The Australian Criminal Intelligence Commission is among the many stakeholders who have declared that ‘Professional facilitators with their skills, connections, expertise, access and knowledge of systems, markets, legislation and structures are particularly vulnerable to exploitation by transnational serious organised crime groups (TSOC).
Some of these professional facilitators are coerced into providing services for TSOC groups, whilst others are actively complicit. They are critical enablers for TSOC, to drive profit and apply strategies to generate an appearance of legitimacy—in the process potentially undermining regulatory frameworks and efforts.’
Gatekeepers essential in the fight against fincrime
Gatekeeper professions are in a unique position to identify and report suspicious transactions and help identify and prevent some bad actors from infiltrating the financial system.
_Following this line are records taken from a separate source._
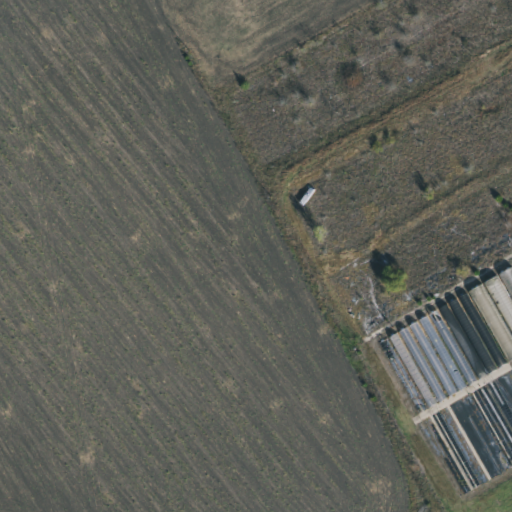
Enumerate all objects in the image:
building: (480, 328)
building: (416, 364)
building: (511, 417)
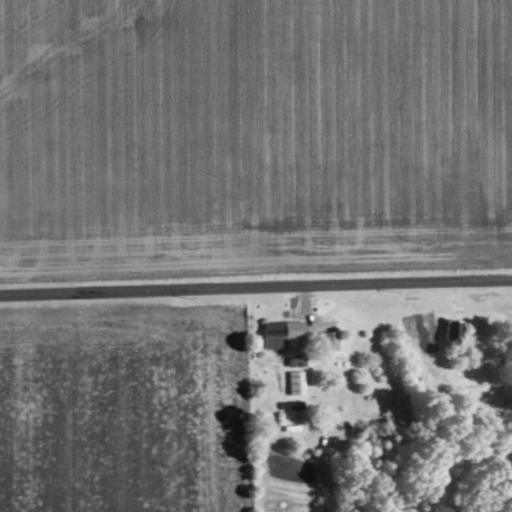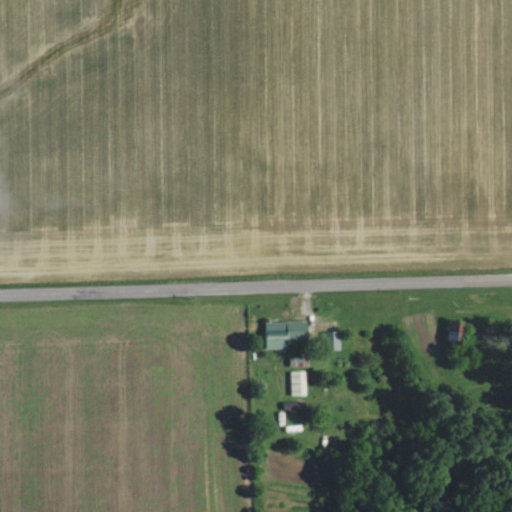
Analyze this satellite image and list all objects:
road: (256, 286)
building: (278, 333)
building: (325, 340)
building: (292, 383)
The proposed reforms could also help reduce the costs associated with the rising property market in Australia. “It can reasonably be argued that it (money laundering) is driving up property prices in Australia and locking many Australians out of owning their own home.” a ccording to Transparency International Australia’s chief executive, Serena Lillywhite.
But fincrime concerns still exist
Some gatekeeper professions have expressed genuine concerns about the burden of compliance and the costs associated with implementing the changes.
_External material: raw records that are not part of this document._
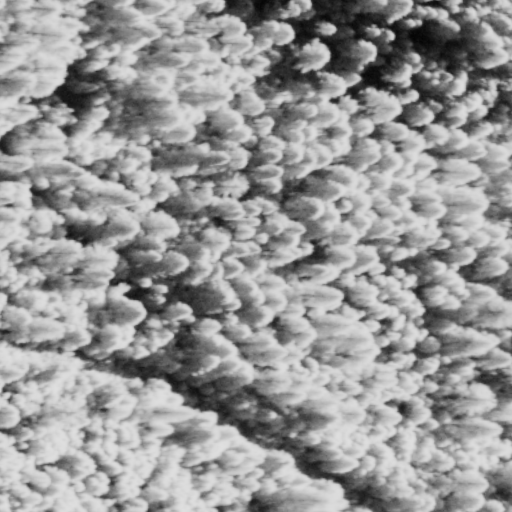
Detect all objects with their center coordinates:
road: (168, 100)
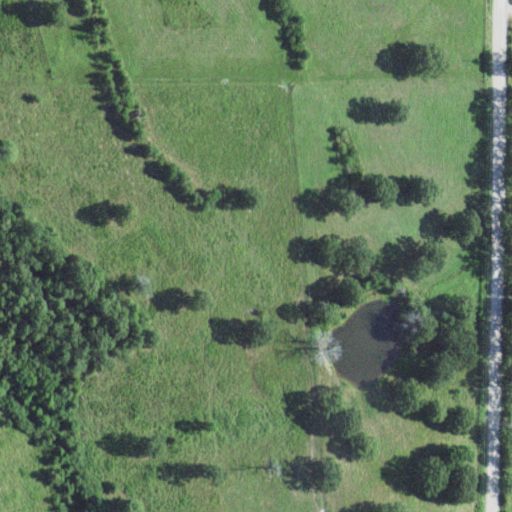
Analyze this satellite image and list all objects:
road: (493, 256)
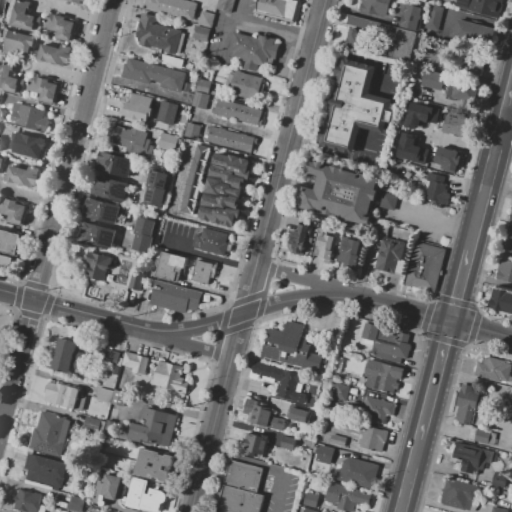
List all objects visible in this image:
building: (425, 0)
building: (77, 1)
building: (77, 1)
building: (424, 1)
building: (224, 5)
building: (226, 5)
building: (374, 6)
building: (480, 6)
building: (172, 7)
building: (174, 7)
building: (276, 7)
building: (375, 7)
building: (482, 7)
building: (278, 9)
road: (77, 12)
building: (410, 16)
building: (23, 17)
building: (411, 17)
building: (24, 18)
building: (205, 18)
building: (433, 18)
building: (434, 18)
building: (206, 19)
building: (59, 26)
building: (60, 27)
building: (472, 32)
building: (199, 33)
building: (202, 33)
building: (156, 34)
building: (478, 34)
building: (158, 35)
building: (379, 35)
building: (354, 39)
building: (17, 42)
building: (18, 42)
building: (402, 44)
building: (251, 49)
building: (254, 50)
building: (53, 54)
building: (55, 55)
building: (472, 60)
building: (171, 61)
building: (474, 63)
road: (323, 64)
road: (355, 73)
building: (153, 74)
building: (154, 74)
building: (190, 76)
building: (9, 79)
building: (431, 79)
building: (10, 80)
building: (433, 80)
road: (382, 82)
building: (245, 85)
building: (203, 86)
building: (246, 86)
building: (186, 87)
building: (43, 88)
building: (44, 89)
building: (461, 90)
building: (461, 90)
road: (509, 92)
building: (200, 93)
building: (200, 101)
building: (136, 106)
building: (136, 106)
building: (354, 107)
building: (429, 109)
building: (237, 111)
building: (166, 112)
building: (167, 112)
building: (238, 112)
road: (374, 112)
building: (408, 113)
building: (420, 114)
building: (28, 117)
building: (29, 117)
building: (454, 125)
building: (457, 129)
building: (191, 130)
building: (193, 130)
road: (290, 133)
road: (304, 134)
building: (129, 139)
building: (229, 139)
building: (131, 140)
building: (167, 141)
building: (168, 142)
road: (336, 142)
building: (27, 144)
building: (27, 145)
road: (365, 145)
building: (411, 148)
building: (198, 151)
building: (446, 158)
building: (448, 160)
building: (1, 162)
building: (2, 164)
building: (114, 164)
building: (115, 165)
building: (194, 166)
building: (233, 167)
building: (21, 175)
building: (23, 176)
building: (228, 177)
road: (487, 177)
building: (190, 179)
building: (193, 179)
building: (155, 187)
building: (156, 187)
building: (109, 188)
building: (435, 188)
building: (111, 189)
building: (222, 189)
building: (224, 189)
building: (435, 189)
building: (187, 192)
building: (339, 192)
building: (339, 193)
road: (30, 195)
building: (387, 200)
building: (388, 200)
building: (222, 203)
building: (183, 205)
building: (12, 210)
building: (13, 210)
building: (101, 211)
building: (104, 211)
road: (56, 215)
building: (219, 216)
building: (510, 217)
building: (511, 217)
road: (434, 223)
road: (218, 227)
building: (96, 234)
building: (142, 234)
building: (144, 234)
building: (99, 236)
building: (299, 238)
building: (298, 239)
building: (507, 239)
building: (210, 241)
building: (508, 241)
building: (211, 242)
building: (7, 246)
building: (8, 247)
building: (325, 247)
building: (325, 247)
building: (350, 252)
building: (348, 253)
building: (388, 255)
road: (208, 256)
building: (390, 257)
building: (99, 265)
building: (96, 266)
building: (170, 266)
building: (424, 266)
building: (426, 267)
building: (184, 268)
building: (503, 270)
building: (203, 272)
building: (504, 272)
building: (134, 279)
road: (309, 281)
building: (138, 282)
road: (460, 285)
road: (249, 289)
building: (174, 297)
building: (174, 297)
road: (302, 299)
building: (500, 300)
building: (501, 302)
road: (407, 308)
traffic signals: (452, 321)
road: (121, 326)
road: (482, 329)
road: (237, 335)
building: (388, 340)
building: (385, 342)
road: (191, 346)
building: (289, 347)
building: (291, 348)
building: (105, 355)
building: (67, 356)
building: (108, 356)
building: (67, 357)
building: (134, 361)
building: (136, 363)
building: (493, 368)
building: (114, 369)
building: (493, 369)
building: (169, 376)
building: (170, 376)
building: (382, 376)
building: (383, 376)
road: (436, 379)
building: (279, 380)
building: (279, 380)
building: (339, 391)
building: (343, 393)
building: (61, 394)
building: (61, 394)
building: (105, 395)
building: (119, 398)
building: (465, 404)
building: (468, 405)
building: (380, 408)
building: (294, 411)
building: (257, 412)
building: (260, 414)
building: (298, 414)
building: (92, 423)
building: (153, 427)
building: (153, 427)
building: (49, 433)
building: (50, 433)
road: (210, 435)
building: (368, 436)
building: (483, 436)
building: (371, 438)
building: (336, 439)
building: (482, 439)
building: (337, 441)
building: (287, 442)
building: (254, 443)
building: (291, 444)
building: (255, 445)
building: (323, 454)
building: (324, 454)
building: (467, 456)
building: (469, 457)
building: (155, 458)
building: (153, 465)
road: (262, 465)
building: (44, 470)
building: (46, 470)
building: (151, 472)
building: (355, 472)
building: (356, 472)
road: (412, 475)
building: (498, 479)
building: (498, 483)
building: (509, 487)
building: (107, 488)
building: (241, 488)
building: (108, 489)
building: (457, 494)
building: (459, 495)
building: (144, 496)
building: (145, 496)
building: (345, 496)
building: (346, 496)
building: (310, 499)
building: (310, 500)
building: (26, 501)
building: (27, 501)
building: (75, 503)
building: (76, 503)
building: (499, 509)
building: (306, 510)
A recent article published by Smart property Investment stated that the Real Estate Institute of Australia (REIA) believe ‘the proposed changes to the country’s anti-money laundering and counter-terrorism financing (AML/CTF) laws will do more harm than good to the real estate market’.
In New Zealand, REIA highlighted that ‘the cost of implementing increased regulations on gatekeeper transactions, which are identified as having a higher risk of being involved in money laundering or terrorist financing, has been estimated at between $30,000 to $100,000 per real estate agency.’
Regtech as a cost-effective solution
Tranche 2 reforms have sparked a mixed reaction among stakeholders and lobbyists. The proposed legislation aims to bring Australia’s AML/CTF regime in line with international standards and prevent bad actors from using gatekeeper professions to launder money.
While some gatekeeper professions have expressed concerns about the compliance burden and costs, one potential solution to the compliance burden is the use of regulatory technology (regtech). Companies like Identitii that specialise in automating compliance reporting aim to reduce the cost of compliance. By automating compliance processes, regtechs can streamline operations, reduce costs, and improve efficiency.